J.D. Edwards outshines competition

The enterprise software maker posts another successful quarter of profits as its main competitors continue to struggle.

    SAP may own the high-end enterprise resource planning market. But J.D. Edwards owns the middle market.

    The Denver-based company, which makes software that manages such business functions as financial accounting or manufacturing material flow for medium-size companies and divisions of large companies, announced yesterday that it posted another successful quarter.

    J.D. Edwards' reported profits of $18.1 million or 16 cents per share for the third quarter ended July 31, up 150 percent from the like quarter the previous year, when it reported profits of $7.2 million or 7 cents a share.

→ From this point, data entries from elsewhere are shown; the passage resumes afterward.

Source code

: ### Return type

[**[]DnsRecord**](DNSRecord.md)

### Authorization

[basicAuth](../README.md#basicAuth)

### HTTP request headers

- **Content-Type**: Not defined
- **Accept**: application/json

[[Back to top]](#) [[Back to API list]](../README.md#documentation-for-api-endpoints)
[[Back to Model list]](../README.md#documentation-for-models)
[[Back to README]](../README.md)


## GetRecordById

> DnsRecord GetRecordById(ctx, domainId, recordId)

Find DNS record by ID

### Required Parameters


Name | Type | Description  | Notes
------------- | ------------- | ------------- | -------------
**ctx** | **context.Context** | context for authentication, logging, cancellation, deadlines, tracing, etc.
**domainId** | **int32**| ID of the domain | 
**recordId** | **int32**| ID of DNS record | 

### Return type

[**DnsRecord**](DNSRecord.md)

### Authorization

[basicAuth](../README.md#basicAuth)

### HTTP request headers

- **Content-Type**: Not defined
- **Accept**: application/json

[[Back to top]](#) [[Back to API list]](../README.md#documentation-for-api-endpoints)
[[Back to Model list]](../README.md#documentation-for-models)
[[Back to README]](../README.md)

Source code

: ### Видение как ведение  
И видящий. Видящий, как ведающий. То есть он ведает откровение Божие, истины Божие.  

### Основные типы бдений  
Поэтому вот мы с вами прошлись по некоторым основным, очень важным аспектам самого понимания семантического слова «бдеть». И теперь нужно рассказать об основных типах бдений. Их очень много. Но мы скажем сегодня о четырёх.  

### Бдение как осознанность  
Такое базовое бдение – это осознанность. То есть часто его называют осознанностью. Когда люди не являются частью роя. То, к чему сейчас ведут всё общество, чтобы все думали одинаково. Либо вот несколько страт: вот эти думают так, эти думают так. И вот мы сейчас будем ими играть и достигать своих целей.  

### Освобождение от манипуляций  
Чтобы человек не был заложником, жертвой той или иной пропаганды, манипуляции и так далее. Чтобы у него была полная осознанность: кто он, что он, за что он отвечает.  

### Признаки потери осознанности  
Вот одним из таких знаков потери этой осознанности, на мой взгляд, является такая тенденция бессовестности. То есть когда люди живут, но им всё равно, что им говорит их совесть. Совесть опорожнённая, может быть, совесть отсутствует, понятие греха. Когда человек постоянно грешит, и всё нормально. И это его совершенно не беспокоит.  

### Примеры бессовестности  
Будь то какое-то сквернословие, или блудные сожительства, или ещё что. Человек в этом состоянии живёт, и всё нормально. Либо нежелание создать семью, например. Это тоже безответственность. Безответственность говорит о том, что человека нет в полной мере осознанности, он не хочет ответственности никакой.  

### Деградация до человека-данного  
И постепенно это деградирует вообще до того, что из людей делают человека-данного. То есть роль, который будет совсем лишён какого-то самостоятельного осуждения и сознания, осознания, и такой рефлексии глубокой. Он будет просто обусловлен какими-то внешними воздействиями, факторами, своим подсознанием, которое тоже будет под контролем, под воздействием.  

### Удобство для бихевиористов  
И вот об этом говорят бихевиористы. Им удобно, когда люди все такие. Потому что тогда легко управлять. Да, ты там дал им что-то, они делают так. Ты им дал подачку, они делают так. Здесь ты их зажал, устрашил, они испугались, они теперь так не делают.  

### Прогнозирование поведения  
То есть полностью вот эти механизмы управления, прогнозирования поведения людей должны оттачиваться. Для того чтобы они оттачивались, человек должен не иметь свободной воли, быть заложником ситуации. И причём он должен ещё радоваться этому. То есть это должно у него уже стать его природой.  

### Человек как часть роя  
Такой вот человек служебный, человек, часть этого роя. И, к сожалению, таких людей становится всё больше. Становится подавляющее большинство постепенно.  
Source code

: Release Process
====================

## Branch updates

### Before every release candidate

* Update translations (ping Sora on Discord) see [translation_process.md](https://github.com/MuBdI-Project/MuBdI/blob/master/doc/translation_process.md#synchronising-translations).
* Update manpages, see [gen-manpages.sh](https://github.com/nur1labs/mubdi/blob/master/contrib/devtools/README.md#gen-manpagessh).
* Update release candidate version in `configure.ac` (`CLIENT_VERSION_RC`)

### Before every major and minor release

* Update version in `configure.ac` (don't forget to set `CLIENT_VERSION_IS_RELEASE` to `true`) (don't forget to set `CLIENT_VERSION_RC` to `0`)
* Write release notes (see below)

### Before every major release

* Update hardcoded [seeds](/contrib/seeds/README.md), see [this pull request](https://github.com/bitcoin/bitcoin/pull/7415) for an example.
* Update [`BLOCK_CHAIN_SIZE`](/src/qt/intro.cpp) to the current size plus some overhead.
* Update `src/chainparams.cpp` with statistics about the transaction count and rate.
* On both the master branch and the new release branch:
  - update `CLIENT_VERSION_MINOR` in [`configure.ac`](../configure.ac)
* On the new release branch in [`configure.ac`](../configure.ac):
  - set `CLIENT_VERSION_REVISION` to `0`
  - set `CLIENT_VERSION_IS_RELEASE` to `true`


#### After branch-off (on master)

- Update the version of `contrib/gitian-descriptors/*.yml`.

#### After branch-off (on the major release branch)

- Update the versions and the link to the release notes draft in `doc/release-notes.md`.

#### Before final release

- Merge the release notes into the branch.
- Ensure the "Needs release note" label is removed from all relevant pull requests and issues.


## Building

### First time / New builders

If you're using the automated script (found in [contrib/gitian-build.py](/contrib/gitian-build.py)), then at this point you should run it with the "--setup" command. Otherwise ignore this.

Profits for the company's nine-month period were equally impressive, rising 156 percent from the previous year to $36.8 million or 34 cents per share, up from $14.4 million or 15 cents per share.

    Revenues for the third quarter were up 47 percent to $239.6 million, from $162.5 million reported for last year's like period. For the nine-month period, revenue was $626.8 million, 45 percent higher than the previous year's $431.2 million posted for the same period.

    Licensing revenue for the third quarter was up 66 percent to $98.1 million, and up 61 percent to $242.5 million for the comparable nine-month period. Services revenues for the quarter rose 37 percent to $141.5 million, up from the previous period's $384.3 million.

    J.D. Edwards' upside comes as its competitors have seen harder times. Most of its top competition posted dismal quarterly financial results earlier this week. Analysts say the enterprise software industry is feeling the pinch from too many players chasing too few deals, and from an increase in competition that has resulted from big players like SAP, Oracle, and PeopleSoft targeting smaller companies in an effort to generate new business.